Keywords: oncology, chemotherapy
Background
Immune checkpoint inhibitors have significant antitumour effects in multiple tumour types.1 So far, the main checkpoints that have been targeted by immunotherapy are cytotoxic T-lymphocyte activator-4 (CTLA-4) and programmed-death-1 (PD-1) and its ligand programmed death ligand 1 (PD-L1). Nivolumab and pembrolizumab are anti-PD-1 monoclonal antibodies whereas ipilimumab is an anti-CTLA-4 monoclonal antibody.2 Although a variety of immune-related adverse reactions have been reported following CTLA-4 and PD-1 inhibitors, cardiotoxicity is remarkably rare.2 3 Therefore, a high degree of awareness is necessary to detect this rare complication in patients on therapy with these agents in order to institute appropriate treatment in a timely manner.
Case presentation
A 74-year-old man with a medical history of hypertension, cerebrovascular accident, metastatic non-small-cell lung cancer (NSCLC) (stage IV, poorly differentiated adenocarcinoma, EGFR/ROS/ALK-negative and PD-L1 positive) presented to the Emergency Department with dyspnoea on exertion for 3 days. He denied chest pain, orthopnoea or paroxysmal nocturnal dyspnoea. The patient did not have a history of cardiac dysfunction, autoimmune disorders or paraneoplastic syndrome. For stage IV adenocarcinoma, he received four cycles of carboplatin and pemetrexed followed by maintenance pemetrexed, but the patient showed disease progression. He was subsequently started on second-line chemotherapy with intravenous pembrolizumab (Keytruda, Merck, Whitehouse Station, NJ, USA), 2 mg/kg every 3 weeks. However, he developed dyspnoea on exertion and was admitted to our medical centre 19 days after completing the second cycle of pembrolizumab therapy.
Investigations
Physical examination was unremarkable.
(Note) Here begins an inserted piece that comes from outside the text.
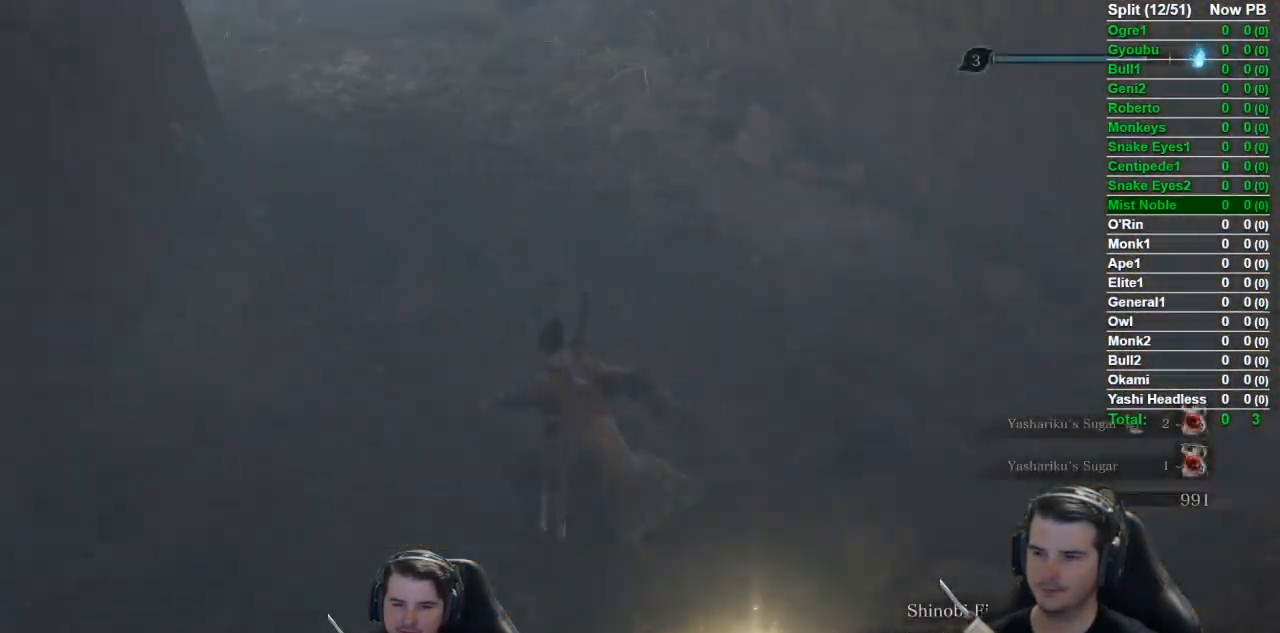
{"buttons": ["B"], "left_stick": "up", "right_stick": "center", "button_events": []}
ECG showed idioventricular rhythm with diffuse ST-segment elevations (figure 1). Bedside echocardiogram was notable for left ventricular ejection fraction (LVEF) of less than 30% with global hypokinesia. Laboratory evaluation revealed brain natriuretic peptide level at 1213 pg/mL (normal, <100 ng/mL) and troponin peaked at 75 ng/mL (normal, <0.01 ng/mL). Serum creatinine 2.4 mg/dL (normal, 0.6–1.2 mg/dL), alanine aminotransferase 153 IU/L (normal, 7–55 IU/L) and aspartate aminotransferase was 332 IU/L (normal, 8–48 IU/L). Plain chest radiograph showed cardiomegaly with clear lung fields. On emergent cardiac catheterisation, left anterior oblique cranial view of left coronary angiography showed coronary vessels without any obstructive disease (figure 2). Similarly, right anterior oblique cranial view of right coronary angiography also showed clean coronary vessels (figure 3).
Figure 1.
ECG showing idioventricular rhythm with diffuse ST-segment elevations.
Figure 2.
Coronary angiography showing no obstructive disease in the cranial view of left anterior oblique coronary artery.
Figure 3.
Coronary angiography showing no obstructive disease in the cranial view of right anterior oblique coronary artery.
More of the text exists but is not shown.